Das neue Gewicht dann weiter zu halten, ist für viele eine Herausforderung. Warum ist das aber so? Der Körper fährt bei einem hohen Energiedefizit seinen Stoffwechsel auf Sparflamme hinunter, dies ist als Schutzmechanismus von der Natur so eingerichtet. Sollten Nahrungsknappheit und Hungerzeiten kommen, möchte der Körper auf Nummer sicher gehen und sich Reserven aufbehalten. Nehmen wir nach einer radikalen Diät wieder mehr Energie über die Nahrung auf, ist der Stoffwechsel jedoch noch im gedrosselten Modus unterwegs. Er muss sich erst wieder sicher sein können, dass genug Nahrung vorhanden ist.
Der Körper reagiert auch mit mehr Hungergefühlen, da er das Verlorene wieder wettmachen möchte. Dadurch kann es vermehrt zu Hunger kommen. Unser Körper ist daran gewöhnt, überschüssige Energie aus der Nahrung in Fettspeichern abzulegen und aufzuheben. Heutzutage haben wir meist ein Überangebot an Nahrung, wodurch unsere Fettdepots oft gefüllt werden, aber nicht wieder geleert werden.
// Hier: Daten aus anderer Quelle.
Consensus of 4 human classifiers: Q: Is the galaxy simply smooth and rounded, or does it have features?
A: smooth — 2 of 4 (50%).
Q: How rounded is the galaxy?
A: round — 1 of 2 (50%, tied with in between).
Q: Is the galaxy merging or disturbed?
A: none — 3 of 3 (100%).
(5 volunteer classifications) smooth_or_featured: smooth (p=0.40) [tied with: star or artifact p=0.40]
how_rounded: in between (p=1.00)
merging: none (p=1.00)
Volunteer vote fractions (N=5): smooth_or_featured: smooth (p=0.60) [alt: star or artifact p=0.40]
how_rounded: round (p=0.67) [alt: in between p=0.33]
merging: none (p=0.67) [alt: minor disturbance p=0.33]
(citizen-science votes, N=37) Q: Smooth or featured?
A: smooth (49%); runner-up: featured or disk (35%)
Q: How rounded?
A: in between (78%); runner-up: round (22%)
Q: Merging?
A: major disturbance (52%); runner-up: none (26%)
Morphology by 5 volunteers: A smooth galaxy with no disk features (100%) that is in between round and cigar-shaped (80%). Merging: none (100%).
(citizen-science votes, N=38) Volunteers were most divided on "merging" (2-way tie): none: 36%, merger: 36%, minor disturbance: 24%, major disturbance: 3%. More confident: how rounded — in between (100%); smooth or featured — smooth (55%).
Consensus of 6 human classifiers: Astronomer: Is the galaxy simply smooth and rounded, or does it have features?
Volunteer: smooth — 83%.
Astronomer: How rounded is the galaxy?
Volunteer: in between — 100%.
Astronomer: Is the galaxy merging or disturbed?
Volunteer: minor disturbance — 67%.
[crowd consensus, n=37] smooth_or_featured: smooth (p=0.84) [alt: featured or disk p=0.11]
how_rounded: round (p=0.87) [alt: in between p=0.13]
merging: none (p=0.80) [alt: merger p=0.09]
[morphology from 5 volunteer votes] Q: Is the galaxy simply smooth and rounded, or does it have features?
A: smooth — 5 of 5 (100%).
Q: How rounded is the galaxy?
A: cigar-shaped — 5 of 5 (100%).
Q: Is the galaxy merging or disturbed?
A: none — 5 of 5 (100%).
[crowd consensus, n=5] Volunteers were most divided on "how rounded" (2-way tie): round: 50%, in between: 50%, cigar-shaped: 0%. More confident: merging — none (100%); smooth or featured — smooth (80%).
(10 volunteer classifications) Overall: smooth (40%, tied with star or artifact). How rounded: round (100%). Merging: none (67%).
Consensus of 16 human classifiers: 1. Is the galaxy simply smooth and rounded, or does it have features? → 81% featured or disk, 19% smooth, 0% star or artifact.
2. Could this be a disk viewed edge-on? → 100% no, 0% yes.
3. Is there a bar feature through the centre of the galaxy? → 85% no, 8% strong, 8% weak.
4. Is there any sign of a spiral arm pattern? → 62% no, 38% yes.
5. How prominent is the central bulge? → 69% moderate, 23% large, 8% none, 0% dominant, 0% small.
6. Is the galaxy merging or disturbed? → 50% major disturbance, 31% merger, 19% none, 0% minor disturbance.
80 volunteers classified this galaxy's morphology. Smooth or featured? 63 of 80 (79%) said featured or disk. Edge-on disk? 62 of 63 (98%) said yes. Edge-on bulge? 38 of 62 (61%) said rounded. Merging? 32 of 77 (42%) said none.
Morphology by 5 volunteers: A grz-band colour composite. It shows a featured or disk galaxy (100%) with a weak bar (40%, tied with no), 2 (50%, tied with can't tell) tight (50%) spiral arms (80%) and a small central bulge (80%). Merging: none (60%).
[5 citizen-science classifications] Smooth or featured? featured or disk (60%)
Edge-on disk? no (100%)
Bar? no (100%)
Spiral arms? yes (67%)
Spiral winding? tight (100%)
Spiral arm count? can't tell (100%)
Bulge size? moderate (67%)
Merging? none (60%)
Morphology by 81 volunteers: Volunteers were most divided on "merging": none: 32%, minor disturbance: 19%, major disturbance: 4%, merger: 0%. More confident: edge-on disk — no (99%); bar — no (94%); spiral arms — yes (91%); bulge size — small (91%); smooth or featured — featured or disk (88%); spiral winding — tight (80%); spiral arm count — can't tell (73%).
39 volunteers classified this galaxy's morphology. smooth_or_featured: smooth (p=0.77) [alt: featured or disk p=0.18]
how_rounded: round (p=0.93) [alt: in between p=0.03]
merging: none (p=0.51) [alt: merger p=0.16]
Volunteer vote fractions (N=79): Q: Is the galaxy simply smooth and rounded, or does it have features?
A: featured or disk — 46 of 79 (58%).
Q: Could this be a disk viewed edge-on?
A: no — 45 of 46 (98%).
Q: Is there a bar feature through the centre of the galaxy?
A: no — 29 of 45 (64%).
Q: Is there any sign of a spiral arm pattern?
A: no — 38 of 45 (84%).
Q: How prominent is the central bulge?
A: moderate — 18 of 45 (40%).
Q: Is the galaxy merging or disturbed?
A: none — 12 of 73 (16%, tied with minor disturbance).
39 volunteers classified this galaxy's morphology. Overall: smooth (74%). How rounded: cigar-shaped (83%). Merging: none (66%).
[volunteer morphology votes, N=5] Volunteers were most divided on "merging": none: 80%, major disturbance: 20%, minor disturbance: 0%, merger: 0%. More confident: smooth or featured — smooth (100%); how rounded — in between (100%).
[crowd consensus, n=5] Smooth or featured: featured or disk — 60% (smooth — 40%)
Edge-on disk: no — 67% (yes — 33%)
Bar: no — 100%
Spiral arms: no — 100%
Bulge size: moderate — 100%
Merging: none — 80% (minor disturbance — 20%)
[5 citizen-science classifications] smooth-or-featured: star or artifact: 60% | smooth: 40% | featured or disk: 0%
Warum ausgewogene Ernährung den Stoffwechsel stabilisiert
Wer langfristig etwas ändern will, braucht eine Lebensstil- bzw. Ernährungsstilveränderung. Durch regelmäßigen Sport, kombiniert mit einer ausgewogenen und nährstoffreichen Ernährung, können Muskeln aufgebaut werden, welche wiederum viel Energie verbrauchen. Bitte habe dabei etwas Geduld mit dir selbst und deinem Körper. So eine Umstellung geht nicht von heute auf morgen. Neue Routinen benötigen rund drei Monate, um sich zu festigen. Teilweise wird auch von bis zu einem Jahr gesprochen, wenn es um einen neuen Lebensstil und eine damit verbundene Gewichtsreduktion geht. Eine Kombination aus Essgewohnheiten, Schlaf und Bewegung hilft, das Wunschgewicht zu erlangen und zu halten. Stell dir vor, dein Körper ist ein großes Orchester. Nicht irgendeines, sondern ein fein abgestimmtes Sinfonieorchester, in dem jedes Instrument seinen Platz hat. Wenn alle Instrumente aufeinander gut abgestimmt sind, funktioniert alles reibungslos. Wie ein guter Dirigent funktionieren auch die richtig gewählten Snacks. Sie bringen ein Gleichgewicht ins Ganze. Wenn der Dirigent im richtigen Moment den einzelnen Musikern das Zeichen zum Spielen gibt, entsteht ein harmonisches Musikstück. Bei einem Snack aus den richtig kombinierten Bausteinen kann der Körper ebenfalls einen harmonischen Stoffwechsel aufrechterhalten.
Abkürzung
Sehr schnelle Gewichtsreduktion signalisiert dem Körper eine Hungerphase. Der Stoffwechsel senkt daraufhin den Energieverbrauch, um Energie zu sparen. Gleichzeitig werden Hungerhormone wie Ghrelin verstärkt ausgeschüttet, um verlorene Reserven zurückzugewinnen. Bestimmte Lebensmittelkombinationen aus Eiweiß, ungesättigten Fetten und Ballaststoffen fördern die Ausschüttung von Sättigungshormonen wie GLP-1 und dämpfen das Hungergefühl. Dadurch wird der Stoffwechsel beruhigt und eine langfristige Gewichtsstabilisierung biologisch begünstigt.